■ Il compito: Trascrivi di nuovo le righe dalla riga con "[Portfolio](bioport.pdf)" fino alla riga con "## Drought impact", quest'ultima inclusa, mettendo "archive" al posto di "repository" e lasciando invariato tutto il resto.

■ Dati da usare:
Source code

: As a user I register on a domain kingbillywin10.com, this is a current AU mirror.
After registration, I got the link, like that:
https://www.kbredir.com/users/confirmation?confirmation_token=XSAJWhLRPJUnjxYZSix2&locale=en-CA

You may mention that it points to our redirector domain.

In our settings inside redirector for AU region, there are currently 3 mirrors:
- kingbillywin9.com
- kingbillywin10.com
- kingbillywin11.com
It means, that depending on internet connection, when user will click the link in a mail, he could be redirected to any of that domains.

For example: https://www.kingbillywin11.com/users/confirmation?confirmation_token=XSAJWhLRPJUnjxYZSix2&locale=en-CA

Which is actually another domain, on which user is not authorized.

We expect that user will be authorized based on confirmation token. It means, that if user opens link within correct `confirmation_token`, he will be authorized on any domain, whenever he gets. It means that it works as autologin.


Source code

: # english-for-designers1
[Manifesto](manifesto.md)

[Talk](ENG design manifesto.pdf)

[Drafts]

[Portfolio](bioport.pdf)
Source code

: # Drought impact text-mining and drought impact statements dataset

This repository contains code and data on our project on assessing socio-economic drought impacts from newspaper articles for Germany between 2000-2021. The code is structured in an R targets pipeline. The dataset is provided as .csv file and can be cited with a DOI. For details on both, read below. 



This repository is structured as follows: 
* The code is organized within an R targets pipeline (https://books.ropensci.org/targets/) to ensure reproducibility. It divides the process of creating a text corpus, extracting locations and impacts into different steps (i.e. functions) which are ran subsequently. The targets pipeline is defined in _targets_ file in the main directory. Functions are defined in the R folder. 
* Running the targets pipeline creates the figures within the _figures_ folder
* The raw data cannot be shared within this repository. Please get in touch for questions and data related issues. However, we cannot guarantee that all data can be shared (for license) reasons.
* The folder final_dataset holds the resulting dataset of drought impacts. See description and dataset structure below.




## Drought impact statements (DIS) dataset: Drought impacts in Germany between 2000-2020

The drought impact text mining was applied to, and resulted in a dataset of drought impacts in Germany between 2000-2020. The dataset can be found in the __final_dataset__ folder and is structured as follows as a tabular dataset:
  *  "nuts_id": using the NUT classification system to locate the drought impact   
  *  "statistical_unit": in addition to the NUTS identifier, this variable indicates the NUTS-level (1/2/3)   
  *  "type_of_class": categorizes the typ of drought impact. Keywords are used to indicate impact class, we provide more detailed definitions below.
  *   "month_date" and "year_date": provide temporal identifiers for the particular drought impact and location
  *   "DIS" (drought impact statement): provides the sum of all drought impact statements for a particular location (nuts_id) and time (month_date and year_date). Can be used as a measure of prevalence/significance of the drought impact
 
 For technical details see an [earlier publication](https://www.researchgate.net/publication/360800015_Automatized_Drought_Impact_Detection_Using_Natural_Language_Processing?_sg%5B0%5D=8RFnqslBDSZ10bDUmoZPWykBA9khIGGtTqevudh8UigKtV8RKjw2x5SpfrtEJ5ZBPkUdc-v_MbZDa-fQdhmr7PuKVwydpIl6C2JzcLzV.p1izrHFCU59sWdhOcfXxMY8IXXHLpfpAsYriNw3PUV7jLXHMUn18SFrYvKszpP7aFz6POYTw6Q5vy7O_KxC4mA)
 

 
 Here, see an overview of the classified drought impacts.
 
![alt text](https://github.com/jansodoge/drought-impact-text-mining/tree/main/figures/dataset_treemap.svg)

■ Area della risposta:
[Portfolio](bioport.pdf)
Source code

: # Drought impact text-mining and drought impact statements dataset

This archive contains code and data on our project on assessing socio-economic drought impacts from newspaper articles for Germany between 2000-2021. The code is structured in an R targets pipeline. The dataset is provided as .csv file and can be cited with a DOI. For details on both, read below. 



This archive is structured as follows: 
* The code is organized within an R targets pipeline (https://books.ropensci.org/targets/) to ensure reproducibility. It divides the process of creating a text corpus, extracting locations and impacts into different steps (i.e. functions) which are ran subsequently. The targets pipeline is defined in _targets_ file in the main directory. Functions are defined in the R folder. 
* Running the targets pipeline creates the figures within the _figures_ folder
* The raw data cannot be shared within this archive. Please get in touch for questions and data related issues. However, we cannot guarantee that all data can be shared (for license) reasons.
* The folder final_dataset holds the resulting dataset of drought impacts. See description and dataset structure below.




## Drought impact statements (DIS) dataset: Drought impacts in Germany between 2000-2020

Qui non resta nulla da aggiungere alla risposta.